I'm wearing mine today on a desert tan, RAF style, mil-spec nylon strap from Marathon (but the OEM Tropic, rubber strap is my favorite among all the straps I've tried so far).


----------



## commanche (Dec 10, 2014)

Congrats! Looks perfect! I also spotted Wacom tablet. What do you do for living if you dont mind me asking


----------



## NotAnotherHobby (May 14, 2016)

I am a photographer, not that you can tell from my lousy iPhone pics..lol



commanche said:


> Congrats! Looks perfect! I also spotted Wacom tablet. What do you do for living if you dont mind me asking


----------



## carlhaluss (Oct 27, 2007)

NotAnotherHobby said:


> ITS HERE!! Thanks for everyone reassuring me that the size would be fine. It sits perfectly on my 6.5 inch wrist, it's also my lightest watch so it disappears weight wise. Many have complained that the rubber strap was too long, not sure why, the strap seems the same size as all my others. The rubber is very soft and comfortable. It does taper down to a fairly small 15mm but that does not bother me. I have a Colareb Veniza leather and several NATOs coming so we will see what becomes the fave. Only thing I might add, as a quirk, is the crown. When unscrewed it feels like it's, hopefully, designed to have some slight wobble. Compared to my Tudor and my Seiko which when unscrewed are completely straight and unflexing. This on the other hand feels not like it's cheap or broken, but rather it was made to have some flex, i'm not seeing any movement in the stem but just the crown. Anyone care to comment on this? Here are a couple very quick iPhone snaps. She is a real beauty! I was on the fence about getting a Omega Sea Master, as it is a classic, but this is rather special. Its my birthday present for my 50th birthday, and how appropriate it is celebrating its own 50th..
> View attachment 8224202
> View attachment 8224218
> View attachment 8224226
> View attachment 8224234


Congratulations! I believe one of the finest watches to be had at any cost.

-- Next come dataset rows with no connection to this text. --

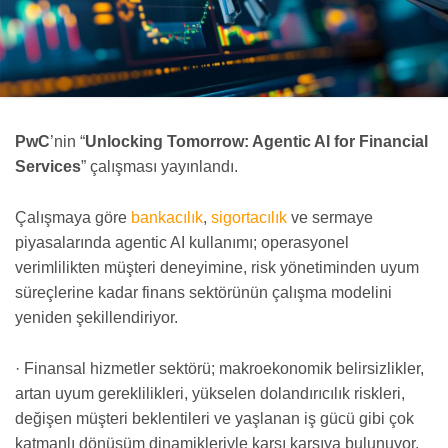
PwC
’nin “
Unlocking Tomorrow: Agentic AI for Financial
Services
” çalışması yayınlandı.
Çalışmaya göre
bankacılık
,
sigortacılık
ve sermaye
piyasalarında agentic AI kullanımı; operasyonel
verimlilikten müşteri deneyimine, risk yönetiminden uyum
süreçlerine kadar finans sektörünün çalışma modelini
yeniden şekillendiriyor.
· Finansal hizmetler sektörü; makroekonomik belirsizlikler,
artan uyum gereklilikleri, yükselen dolandırıcılık riskleri,
değişen müşteri beklentileri ve yaşlanan iş gücü gibi çok
katmanlı dönüşüm dinamikleriyle karşı karşıya bulunuyor.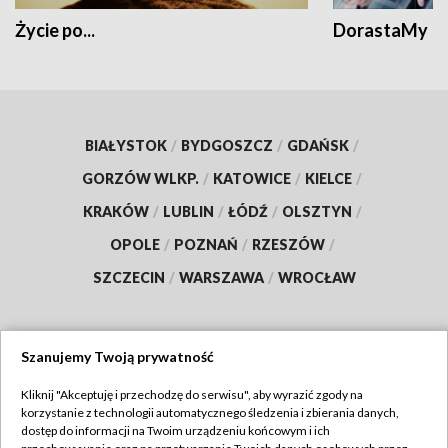
Życie po...
DorastaMy
BIAŁYSTOK
/
BYDGOSZCZ
/
GDAŃSK
/
GORZÓW WLKP.
/
KATOWICE
/
KIELCE
/
KRAKÓW
/
LUBLIN
/
ŁÓDŹ
/
OLSZTYN
/
OPOLE
/
POZNAŃ
/
RZESZÓW
/
SZCZECIN
/
WARSZAWA
/
WROCŁAW
Szanujemy Twoją prywatność
Dołącz do nas:
Kliknij "Akceptuję i przechodzę do serwisu", aby wyrazić zgody na
korzystanie z technologii automatycznego śledzenia i zbierania danych,
TVP
dostęp do informacji na Twoim urządzeniu końcowym i ich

There is a reason for the crown to be a bit wobbly. Unfortunately, my memory is awful and I cannot remember where I read it. The crown on my Grand Seiko Hi-Beat is just like that. And the reason has something to do with the structural integrity of the crown/stem or something like that. You might want to do a search online, but I can't for the life of me get any info about it. Perhaps someone more knowledgeable can chime in.


----------



## pay2play (May 16, 2016)

shelfcompact said:


> Should look just fine. It's not a bulky watch by any means.
> 
> I would have guessed a 6" to 6.25" wrist size.


I remeasure today and my actual wrist size is 6.3-6.4"


----------